Squash and the Olympics: D-Day is looming

Thomas Bach meets squash players in the Pan-Am Games
IOC chief Thomas Bach meets squash players in the Pan-Am Games

Tokyo countdown to 2020 Olympic hopes

Squash hopes to take another step closer a place in the Olympic Games on Monday (September 28) when the Tokyo 2020 management team announce their list of proposed additional events.

Squash is one of eight sports bidding for a coveted place, and the Tokyo panel have the freedom to choose as many as they wish.

If squash does receive a nomination, the agonising wait will continue for another 11 months, because the final decision on admitting new sports will be taken at the 129th IOC Session in Rio in August next year, ahead of the 2016 Olympic Games in Brazil.

The seven other sports hoping to join the Olympic Games in 2020 are baseball-softball, bowling, karate, roller sports, sport climbing, surfing and wushu.
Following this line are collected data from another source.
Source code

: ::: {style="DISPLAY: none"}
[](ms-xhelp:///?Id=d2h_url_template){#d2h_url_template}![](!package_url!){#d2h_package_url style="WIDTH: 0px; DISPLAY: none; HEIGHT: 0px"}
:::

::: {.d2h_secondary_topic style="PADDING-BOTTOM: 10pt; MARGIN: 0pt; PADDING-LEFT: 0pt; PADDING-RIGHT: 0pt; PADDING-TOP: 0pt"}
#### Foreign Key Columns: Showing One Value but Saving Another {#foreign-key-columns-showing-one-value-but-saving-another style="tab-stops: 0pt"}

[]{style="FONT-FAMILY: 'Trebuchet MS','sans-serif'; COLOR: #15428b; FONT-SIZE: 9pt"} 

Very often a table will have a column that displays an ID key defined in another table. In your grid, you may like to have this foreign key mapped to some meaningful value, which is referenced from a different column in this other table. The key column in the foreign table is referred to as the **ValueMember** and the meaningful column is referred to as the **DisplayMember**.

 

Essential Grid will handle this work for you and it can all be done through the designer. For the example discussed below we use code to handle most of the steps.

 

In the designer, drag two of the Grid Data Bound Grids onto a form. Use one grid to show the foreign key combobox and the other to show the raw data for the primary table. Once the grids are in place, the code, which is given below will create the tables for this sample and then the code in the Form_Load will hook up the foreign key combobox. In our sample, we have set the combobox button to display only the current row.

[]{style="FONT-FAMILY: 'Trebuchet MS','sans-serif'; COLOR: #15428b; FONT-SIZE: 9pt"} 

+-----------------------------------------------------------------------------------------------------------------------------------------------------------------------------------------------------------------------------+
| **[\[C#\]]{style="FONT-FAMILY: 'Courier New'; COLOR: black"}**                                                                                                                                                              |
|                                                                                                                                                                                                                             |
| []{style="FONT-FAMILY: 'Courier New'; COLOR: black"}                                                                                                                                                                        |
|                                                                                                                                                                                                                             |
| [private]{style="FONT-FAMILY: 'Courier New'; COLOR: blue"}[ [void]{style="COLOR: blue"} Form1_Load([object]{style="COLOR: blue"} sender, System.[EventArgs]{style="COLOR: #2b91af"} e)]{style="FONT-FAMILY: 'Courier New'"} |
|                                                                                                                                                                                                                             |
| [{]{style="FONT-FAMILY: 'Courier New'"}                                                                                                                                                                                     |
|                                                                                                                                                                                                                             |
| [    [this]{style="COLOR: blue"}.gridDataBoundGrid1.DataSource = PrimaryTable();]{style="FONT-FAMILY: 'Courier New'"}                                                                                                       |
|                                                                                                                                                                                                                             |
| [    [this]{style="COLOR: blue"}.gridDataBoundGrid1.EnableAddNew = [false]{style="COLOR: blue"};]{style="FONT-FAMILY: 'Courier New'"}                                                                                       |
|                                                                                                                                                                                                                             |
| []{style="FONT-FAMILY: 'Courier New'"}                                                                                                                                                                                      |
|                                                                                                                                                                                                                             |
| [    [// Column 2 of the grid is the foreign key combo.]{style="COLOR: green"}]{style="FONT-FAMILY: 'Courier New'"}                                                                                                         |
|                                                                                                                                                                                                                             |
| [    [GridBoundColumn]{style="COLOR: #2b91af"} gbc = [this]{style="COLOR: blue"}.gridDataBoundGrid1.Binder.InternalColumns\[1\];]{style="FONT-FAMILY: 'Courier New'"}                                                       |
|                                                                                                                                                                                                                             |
Nicol David and young Japanese players Satomi Watanabe and Ryunosuke Tsukue
Nicol David and young Japanese players Satomi Watanabe and Ryunosuke Tsukue in Tokyo

Nicol David took centre stage in squash’s recent presentation in Tokyo, alongside two young Japanese players.

In previous bids, Ramy Ashour and Sarah Fitzgerald have also delivered persuasive arguments for squash’s inclusion, although events were overtaken by the unseemly politics surrounding the decision by the IOC to throw wrestling out of the rings only to allow them back into the voting process following intense international lobbying led by Russia and the USA.

With baseball hugely popular in Japan, the joint bid with softball is believed to be the hot favourite. But the absence of an upper limit could work in squash’s favour, with the IOC known to be sympathetic to the sport’s position following the wrestling debacle in Buenos Aires.

New IOC chief Thomas Bach made a point of popping in to watch the squash in the recent Pan-Am Games in Toronto, where the athletes were more than happy to urge him to support the bid for squash’s inclusion.

Let’s hope their persuasive arguments, and Bach’s promise to have a transparent, fair-play voting system, will give squash the green light.